Getting into a relationship is an exciting time for any couple: exploring each others' worlds, learning new things about the person you hope is "the one." Everything is fine and dandy until distance separates the happy couple. Every couple that gets separated swears loyalty to one another, but the true test of a relationship is distance. When distance separates a couple, each individual learns how dependent they truly are on one other, and the difficultly of remaining loyal to the other gets harder as time and distance expands. When are the late-night "goodnight" phone calls no longer enough?
When dealing with long-distance relationships, there is a test of morality. One may think, "It would be so easy to cheat, so why not go for it? There is no way he/she will find out, we are too far apart." Although the other may not find out, the most important person knows that it happened, and that person is you. Not only is it hard for a couple to stay loyal to each other when separated for extended periods of time, but with time it also become harder for the couple to believe the other is not cheating on them with someone local. Along with loss of loyalty, a lack of trust comes into play.
When a couple goes long periods of time without seeing each other, trust is not easily formed. There comes a time when couples doubt one another's actions while they are not together. When a couple is together, it is often easier to trust one another because it is harder to lie to someone's face rather than when in a long distance relationship, in order to lie, all it takes is a simple text message. Trust is easily lost through long distance relationships, whether the truth was told or not.
Along with fall-outs of relationships, long distance relationships often bring upon extreme emotions for both parties. When you are in a long distance relationship, you will easily find yourself to be lonely the majority of the time, and often longing for that special someone to share all of life's moments with them. When everyday actions suddenly stop, you find yourself trying to stay in the same routine despite the loss of the other person. For example, when driving in the car, if it is a habit to hold the hand of your special someone, and one day they are gone, you will still look to hold his/her hand the next time you are in the car. Along with the lonesome feeling that every long distance relationship couple has, you will also have a feeling of discontent after a while.

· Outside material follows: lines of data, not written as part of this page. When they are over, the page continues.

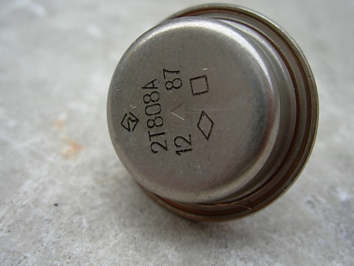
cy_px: 133
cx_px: 177
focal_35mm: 38
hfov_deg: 49.0
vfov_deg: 37.7
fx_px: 389
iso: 50
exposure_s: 1/140
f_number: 2.9
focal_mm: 6.3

When conversations turn to phone calls and become solely digital, there comes a time when you run out of things to say and words to describe how you feel. After a while the words "I miss you" become just a repetitive sentence and no longer means the same thing it did in the beginning of the relationship. A couple will have a feeling of discontent with the meaningless conversations with one another and the repetitiveness of the same words or sentences. There also comes a time when the couple no longer knows how to properly communicate with one another as a couple and will fall into a boring routine which is when the relationship is no longer fun and exciting.